Die Kommission begrüsst den Open-Government-Data-Ansatz und erhofft sich dadurch viele neue Erkenntnisse, auch dank der Zusammenarbeit mit der Privatwirtschaft. In Artikel 10 Absatz 2 Litera b hat die Kommission aber die amtlichen Register von der Ausnahme einer Nichtveröffentlichung ausgenommen, weil Ihre Kommission der Ansicht ist, dass es durchaus gute Gründe gibt, weshalb amtliche Register der Bevölkerung zugänglich gemacht werden sollen und weshalb man diese nicht a priori schützen soll. Diesen Beschluss haben wir mit 12 zu 10 Stimmen bei 1 Enthaltung gefasst.

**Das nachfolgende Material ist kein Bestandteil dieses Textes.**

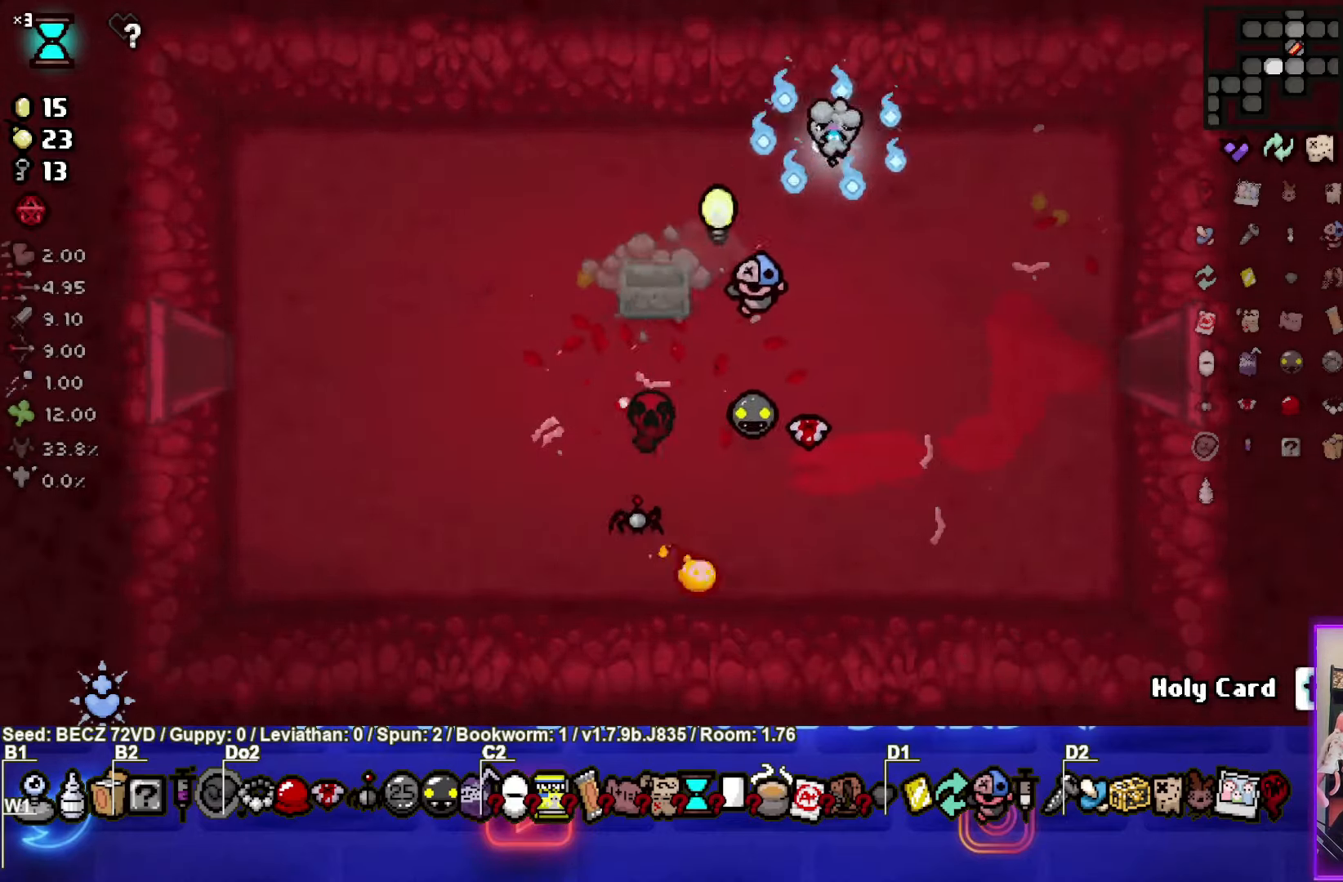
{"buttons": [], "left_stick": "up", "right_stick": "center", "events": [[267, "left_stick", "up-right"], [434, "left_stick", "up"]]}
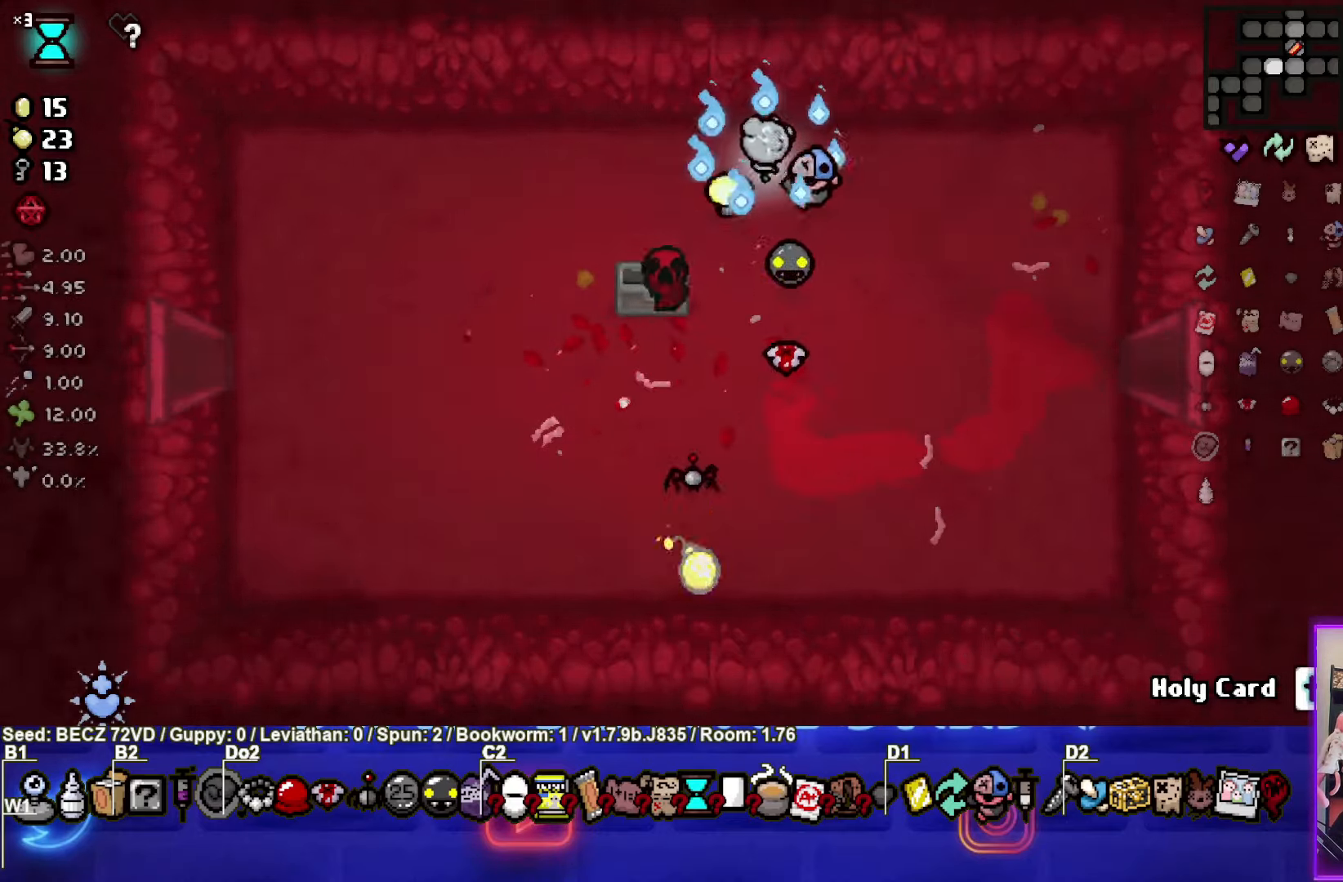
{"buttons": [], "left_stick": "right", "right_stick": "center", "events": [[200, "left_stick", "right"]]}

In einer Ergänzung von Artikel 10 Absatz 2 Litera c hält die Kommission fest, dass eine ablehnende Haltung zur öffentlichen Zugänglichkeit nur dann rechtens ist, wenn nachweislich bedeutende zusätzliche Mittel erforderlich sind. Der Bedarf an zusätzlichen Mitteln darf nicht einfach eine Ausrede sein, um den Zugang zu Daten einzuschränken. Auch hier haben wir den Beschluss mit 12 zu 10 Stimmen bei 1 Enthaltung gefasst.
Weiter verlangt die Kommission in Artikel 12 Absatz 3, dass die beschlossenen Standards insbesondere auch bei der Beschaffung berücksichtigt werden sollen. So soll [PAGE 1598] beispielsweise die Interoperabilität der vom Bund beschafften Systeme die Regel und nicht die Ausnahme sein. Dieser Beschluss war einstimmig.
Ich komme langsam zum Schluss: Bei Artikel 14 Absatz 2 beantragen wir, dem Bundesrat zu folgen. Das Bundesamt für Statistik soll das Kompetenzzentrum für Metadaten sein. Es ist für uns selbstverständlich, dass sich das Bundesamt für Statistik mit betroffenen Verwaltungseinheiten austauscht und deren Wissen berücksichtigt. Am Schluss braucht es aber ein Bundesamt, das die Hoheit über die Prozesse und Daten hat. Der Beschluss des Ständerates würde zu mehr Verwirrung führen, weshalb wir ihn einstimmig ablehnen.